[INPUT DATA]

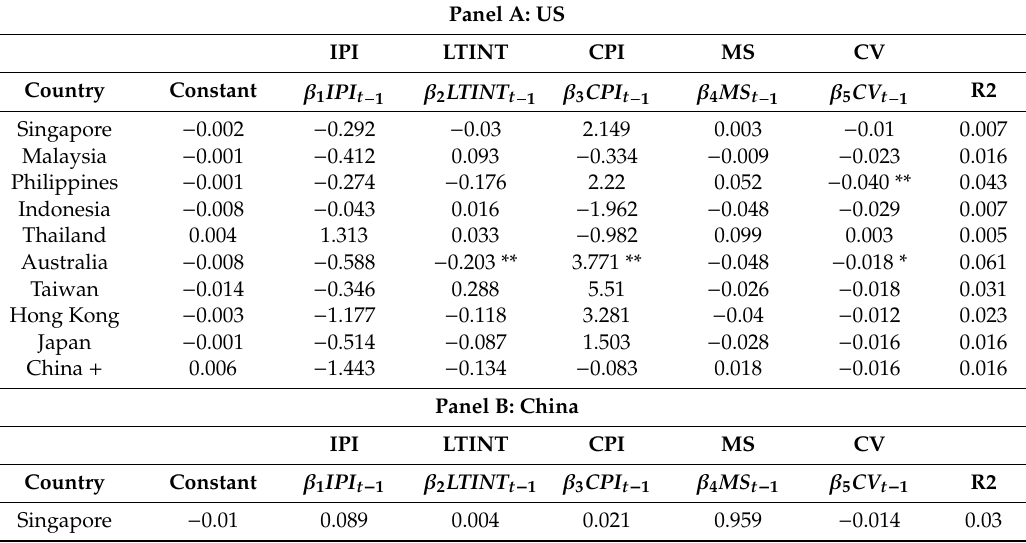
Table 4. Regression of the macroeconomic variables of the US and CH on APAC’s monthly real estate excess returns: January 1988–April 2017 4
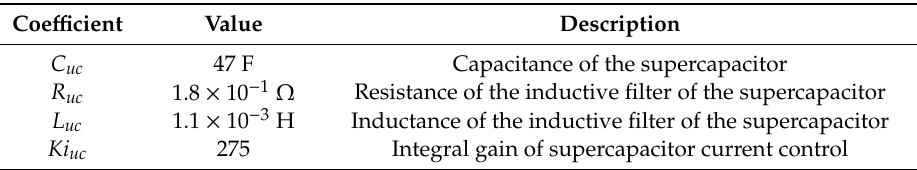
Table 2. Parameters of the SC storage system.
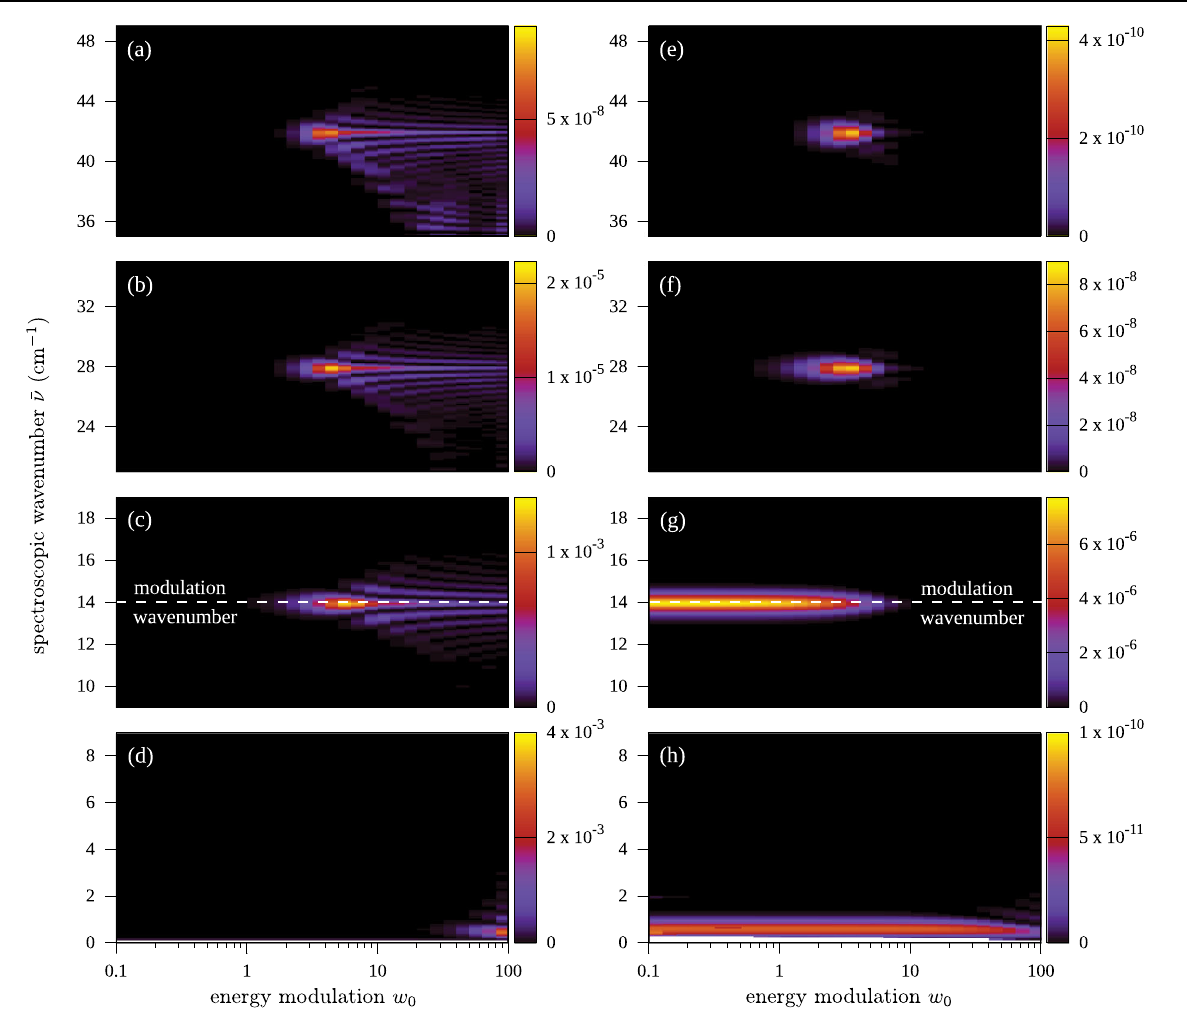
FIG. 8. Form factor versus wave number and energy modulation, for a modulation wave number k m ¼ 272 (i.e., (cid:1) 14 cm (cid:2) 1 ). In the left column we have represented the raw form factor j ~ (cid:2) j 2 . In the right column, we have plotted j ~ (cid:2) j 2 =w 4 0 . With this representation, we can clearly notice the quadratic scaling with laser power [the yellow line of almost constant value in the left part of (g)], expected at low powers [more precisely when w 0 (cid:5) 1 = ð k m r 56 Þ (cid:1) 1 : 26 here]. Note that laser power is proportional to w 2 0 . Parameters are identical to the ones used for Fig. 7 and the experimental results displayed in Fig. 6. For clarity, we have not represented the data in the extremely low wave number part [note that Eq. (7) implies that we must have ~ (cid:2) 2 ð (cid:2) (cid:6) Þ ¼ 1 at (cid:2) (cid:6) ¼ 0 ]. More precisely, the sharp horizontal white regions near (cid:2) (cid:6) ¼ 0 correspond to ~ (cid:2) 2 > 4 (cid:4) 10 (cid:2) 3 in (d), and ~ (cid:2) 2 =w 4 0 > 1 (cid:4) 10 (cid:2) 10 in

[/INPUT DATA]

- [TASK REQUIREMENTS]: Transcribe the listing above in full and exactly; no pictures belong in the copy.

- [RESPONSE]:
Table 4. Regression of the macroeconomic variables of the US and CH on APAC’s monthly real estate excess returns: January 1988–April 2017 4
Table 2. Parameters of the SC storage system.
FIG. 8. Form factor versus wave number and energy modulation, for a modulation wave number k m ¼ 272 (i.e., (cid:1) 14 cm (cid:2) 1 ). In the left column we have represented the raw form factor j ~ (cid:2) j 2 . In the right column, we have plotted j ~ (cid:2) j 2 =w 4 0 . With this representation, we can clearly notice the quadratic scaling with laser power [the yellow line of almost constant value in the left part of (g)], expected at low powers [more precisely when w 0 (cid:5) 1 = ð k m r 56 Þ (cid:1) 1 : 26 here]. Note that laser power is proportional to w 2 0 . Parameters are identical to the ones used for Fig. 7 and the experimental results displayed in Fig. 6. For clarity, we have not represented the data in the extremely low wave number part [note that Eq. (7) implies that we must have ~ (cid:2) 2 ð (cid:2) (cid:6) Þ ¼ 1 at (cid:2) (cid:6) ¼ 0 ]. More precisely, the sharp horizontal white regions near (cid:2) (cid:6) ¼ 0 correspond to ~ (cid:2) 2 > 4 (cid:4) 10 (cid:2) 3 in (d), and ~ (cid:2) 2 =w 4 0 > 1 (cid:4) 10 (cid:2) 10 in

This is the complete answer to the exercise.